What to produce: Every record must be copied exactly, except that pictures are dropped.

Input data:
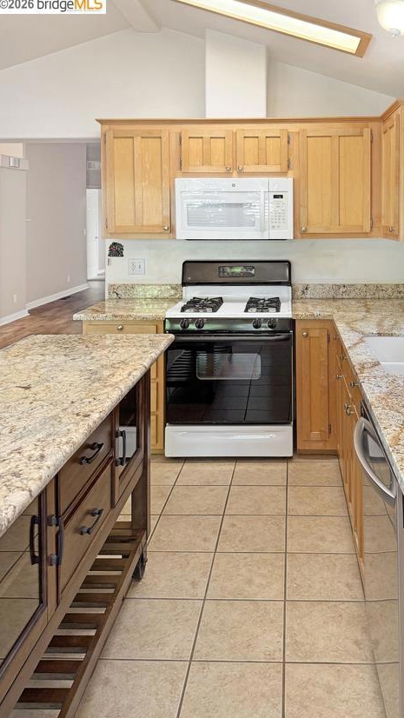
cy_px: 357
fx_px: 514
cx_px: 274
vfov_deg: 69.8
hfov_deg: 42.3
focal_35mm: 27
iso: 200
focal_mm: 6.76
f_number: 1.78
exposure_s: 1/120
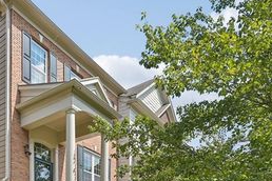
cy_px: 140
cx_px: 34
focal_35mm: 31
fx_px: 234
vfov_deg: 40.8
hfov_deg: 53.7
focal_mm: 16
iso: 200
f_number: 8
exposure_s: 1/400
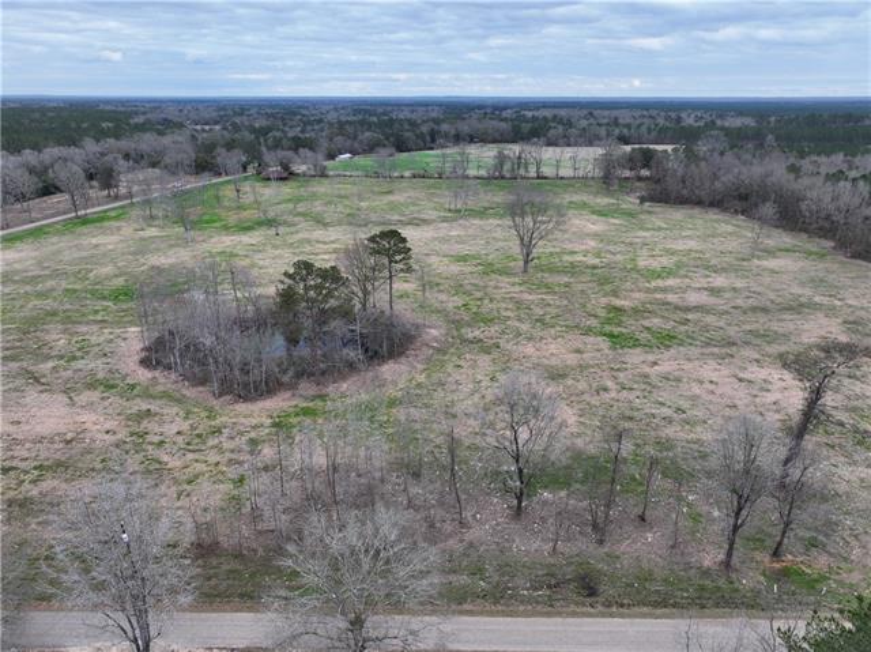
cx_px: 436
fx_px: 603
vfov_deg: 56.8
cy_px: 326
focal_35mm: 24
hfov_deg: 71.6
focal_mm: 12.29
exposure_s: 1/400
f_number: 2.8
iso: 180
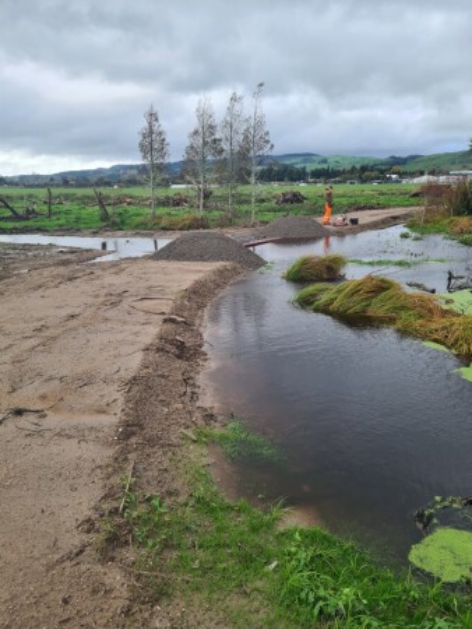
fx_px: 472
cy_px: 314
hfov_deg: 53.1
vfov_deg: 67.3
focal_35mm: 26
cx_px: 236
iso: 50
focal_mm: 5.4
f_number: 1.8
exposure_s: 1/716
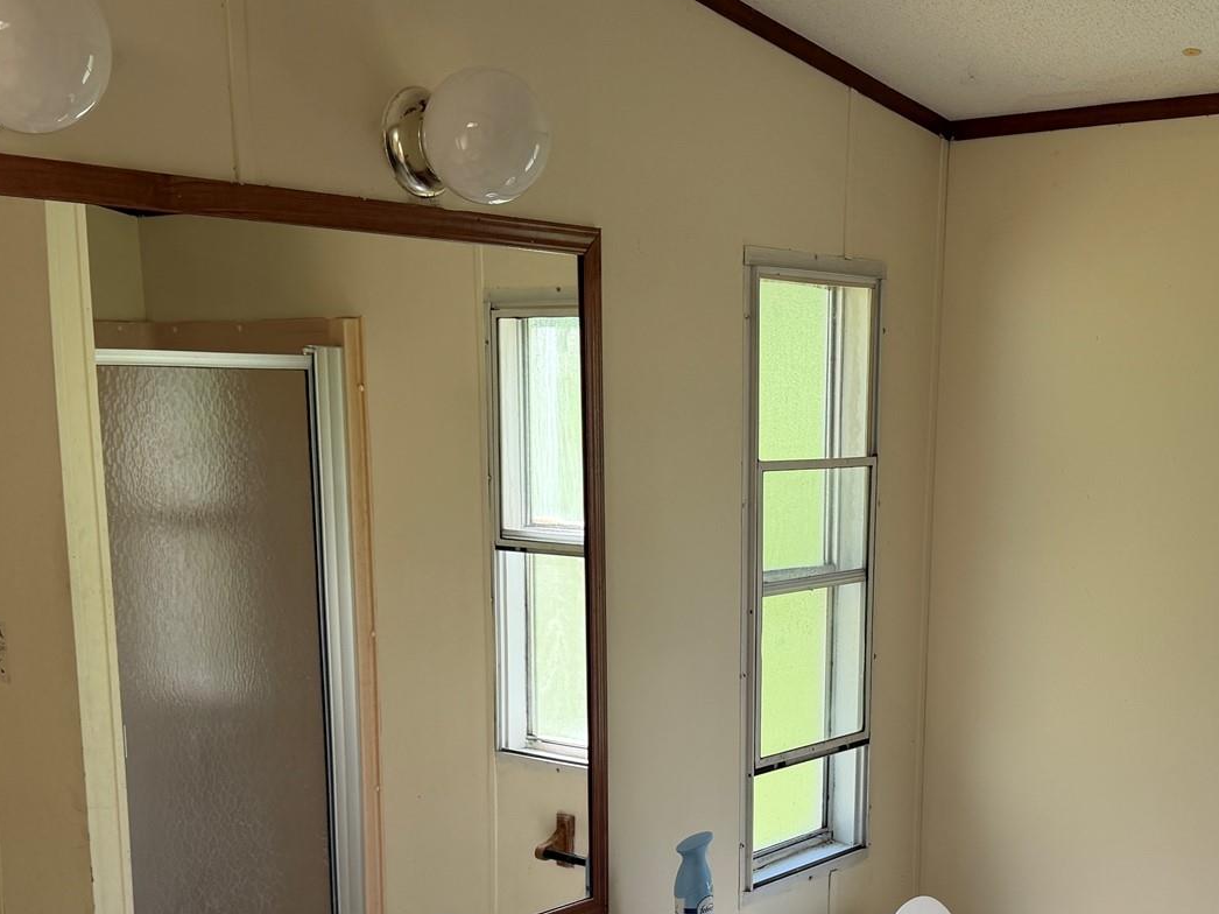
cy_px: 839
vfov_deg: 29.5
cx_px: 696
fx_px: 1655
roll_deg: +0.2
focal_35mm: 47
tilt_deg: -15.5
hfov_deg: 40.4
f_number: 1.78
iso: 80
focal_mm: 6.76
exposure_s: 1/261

Task response:
cy_px: 357
fx_px: 514
cx_px: 274
vfov_deg: 69.8
hfov_deg: 42.3
focal_35mm: 27
iso: 200
focal_mm: 6.76
f_number: 1.78
exposure_s: 1/120
cy_px: 140
cx_px: 34
focal_35mm: 31
fx_px: 234
vfov_deg: 40.8
hfov_deg: 53.7
focal_mm: 16
iso: 200
f_number: 8
exposure_s: 1/400
cx_px: 436
fx_px: 603
vfov_deg: 56.8
cy_px: 326
focal_35mm: 24
hfov_deg: 71.6
focal_mm: 12.29
exposure_s: 1/400
f_number: 2.8
iso: 180
fx_px: 472
cy_px: 314
hfov_deg: 53.1
vfov_deg: 67.3
focal_35mm: 26
cx_px: 236
iso: 50
focal_mm: 5.4
f_number: 1.8
exposure_s: 1/716
cy_px: 839
vfov_deg: 29.5
cx_px: 696
fx_px: 1655
roll_deg: +0.2
focal_35mm: 47
tilt_deg: -15.5
hfov_deg: 40.4
f_number: 1.78
iso: 80
focal_mm: 6.76
exposure_s: 1/261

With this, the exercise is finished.